Given problem: Can you transcribe the stretch of the travel account below from "We were on a" through "the camp kitchen!"?

Selected passage:
* begin *

We were on a high then for the rest of the day, and zoomed through set up at the Big 4 Mackay Marine holiday park. Ilona had given us a large corner site, and we even had a key to an ensuite! That was a fantastic surprise for us all. The kids noticed the waterslide and water park straightaway, and kept asking if it was Monday yet, so they could go and enjoy the free pancake breakfast in the camp kitchen!

Nerves were running high as we drove back out to The Leap on Sunday morning. Luna kept nudging Paul’s elbow and arm while he was driving, sensing that his anxiety was on the rise.

The Leap is named after an historical event which happened at the top of Mount Mandarana. “As legend has it, in 1867 settlers decided they’d had enough of local Aborigines spearing their cattle for food. One raid in particular caused so much consternation among the farmers that matters came to a head and police got involved. The troopers tracked the natives to the top of the mountain that looms where the hotel stands today,” says the history. “From high up near the clouds, a tribeswoman named Kowaha reportedly hurled herself from the sheer cliff face, rather than surrender to authorities. With her baby in her embrace, she leapt from Mt Mandarana and fell to her death far, far below. Incredible as it may seem, the baby girl survived her and was taken into care by the wife of a trooper. The Leap Baby, as she came to be known, remained in the district until her death in 1928. Since that fateful day of confrontation the area has become known simply as ‘The Leap’, a place where visitors come to learn of and ponder about the mysteries surrounding events in Mackay’s heart-rending past.”

The Leap Community Club, through their representative Kayleen, had been in contact with us for some time about doing some fundraising for us when we came to visit. It was wonderful to meet her in person! Her husband, Chris, manned the barbeque for the sausage sizzle, with Kayleen and Jenny on salads and raffles duty. It’s a busy place on a lovely sunny Sunday! Luna attracted the attention of a motorcyclist who’d stopped in at the hotel as part of a club ride. We chatted with Bryce for quite a while, as the kids made repeat visits to the bbq for more sausages. Bryce is extremely personable, and our conversation touched on many topics – animals, assistance dogs, mental health, peer support, management styles. He gave us his business card and offered to see if there was anything he could do to source a newer laptop to replace our old one whose battery has failed. Even better, Bryce then went a bought a sausage in bread before rejoining his club on the ride.

* end *

Data rows:
* begin *

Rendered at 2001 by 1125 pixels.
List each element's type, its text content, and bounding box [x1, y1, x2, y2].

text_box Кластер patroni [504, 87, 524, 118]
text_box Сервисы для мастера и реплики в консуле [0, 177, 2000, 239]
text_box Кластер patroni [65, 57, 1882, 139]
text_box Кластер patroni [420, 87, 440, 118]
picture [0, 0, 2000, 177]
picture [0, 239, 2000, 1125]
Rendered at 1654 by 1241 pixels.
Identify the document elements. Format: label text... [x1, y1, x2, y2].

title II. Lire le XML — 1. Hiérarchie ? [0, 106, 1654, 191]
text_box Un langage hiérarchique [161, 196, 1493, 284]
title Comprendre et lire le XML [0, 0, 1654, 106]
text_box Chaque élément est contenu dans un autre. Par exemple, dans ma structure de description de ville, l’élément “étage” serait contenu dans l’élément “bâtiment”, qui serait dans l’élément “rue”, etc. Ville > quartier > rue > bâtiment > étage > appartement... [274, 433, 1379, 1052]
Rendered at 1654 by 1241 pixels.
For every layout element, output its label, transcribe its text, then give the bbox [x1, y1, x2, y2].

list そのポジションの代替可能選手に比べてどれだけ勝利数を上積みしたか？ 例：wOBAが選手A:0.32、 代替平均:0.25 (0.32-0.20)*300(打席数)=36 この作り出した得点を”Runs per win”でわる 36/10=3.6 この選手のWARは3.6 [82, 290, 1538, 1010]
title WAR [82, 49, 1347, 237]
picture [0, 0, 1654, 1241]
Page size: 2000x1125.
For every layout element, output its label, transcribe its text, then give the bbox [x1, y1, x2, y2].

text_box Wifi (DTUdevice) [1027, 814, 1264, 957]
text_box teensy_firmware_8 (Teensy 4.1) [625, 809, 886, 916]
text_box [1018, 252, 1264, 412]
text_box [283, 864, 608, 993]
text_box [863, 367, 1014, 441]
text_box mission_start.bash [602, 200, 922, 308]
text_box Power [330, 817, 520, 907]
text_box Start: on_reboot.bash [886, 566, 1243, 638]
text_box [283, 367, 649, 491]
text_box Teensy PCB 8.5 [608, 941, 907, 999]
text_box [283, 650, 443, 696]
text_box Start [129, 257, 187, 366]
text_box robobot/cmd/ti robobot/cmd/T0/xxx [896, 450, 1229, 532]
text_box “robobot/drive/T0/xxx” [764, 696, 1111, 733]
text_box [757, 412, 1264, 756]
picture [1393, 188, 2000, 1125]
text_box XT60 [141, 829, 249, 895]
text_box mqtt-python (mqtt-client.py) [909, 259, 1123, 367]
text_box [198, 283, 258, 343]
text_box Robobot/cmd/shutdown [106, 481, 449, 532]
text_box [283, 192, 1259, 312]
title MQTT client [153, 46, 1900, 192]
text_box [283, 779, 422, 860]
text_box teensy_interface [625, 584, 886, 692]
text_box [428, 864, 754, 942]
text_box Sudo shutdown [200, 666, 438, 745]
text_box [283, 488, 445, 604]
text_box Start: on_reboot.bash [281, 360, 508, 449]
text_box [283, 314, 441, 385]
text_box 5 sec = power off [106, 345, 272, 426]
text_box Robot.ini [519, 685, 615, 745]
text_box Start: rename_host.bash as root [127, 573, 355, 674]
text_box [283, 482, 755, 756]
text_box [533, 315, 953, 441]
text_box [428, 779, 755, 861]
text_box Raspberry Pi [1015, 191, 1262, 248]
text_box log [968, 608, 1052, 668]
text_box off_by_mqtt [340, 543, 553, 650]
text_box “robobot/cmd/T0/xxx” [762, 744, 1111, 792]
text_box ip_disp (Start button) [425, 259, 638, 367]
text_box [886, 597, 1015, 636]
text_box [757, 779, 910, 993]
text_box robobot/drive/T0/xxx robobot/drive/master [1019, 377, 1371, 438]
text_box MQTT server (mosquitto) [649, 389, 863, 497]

* end *

Output of the task:
We were on a high then for the rest of the day, and zoomed through set up at the Big 4 Mackay Marine holiday park. Ilona had given us a large corner site, and we even had a key to an ensuite! That was a fantastic surprise for us all. The kids noticed the waterslide and water park straightaway, and kept asking if it was Monday yet, so they could go and enjoy the free pancake breakfast in the camp kitchen!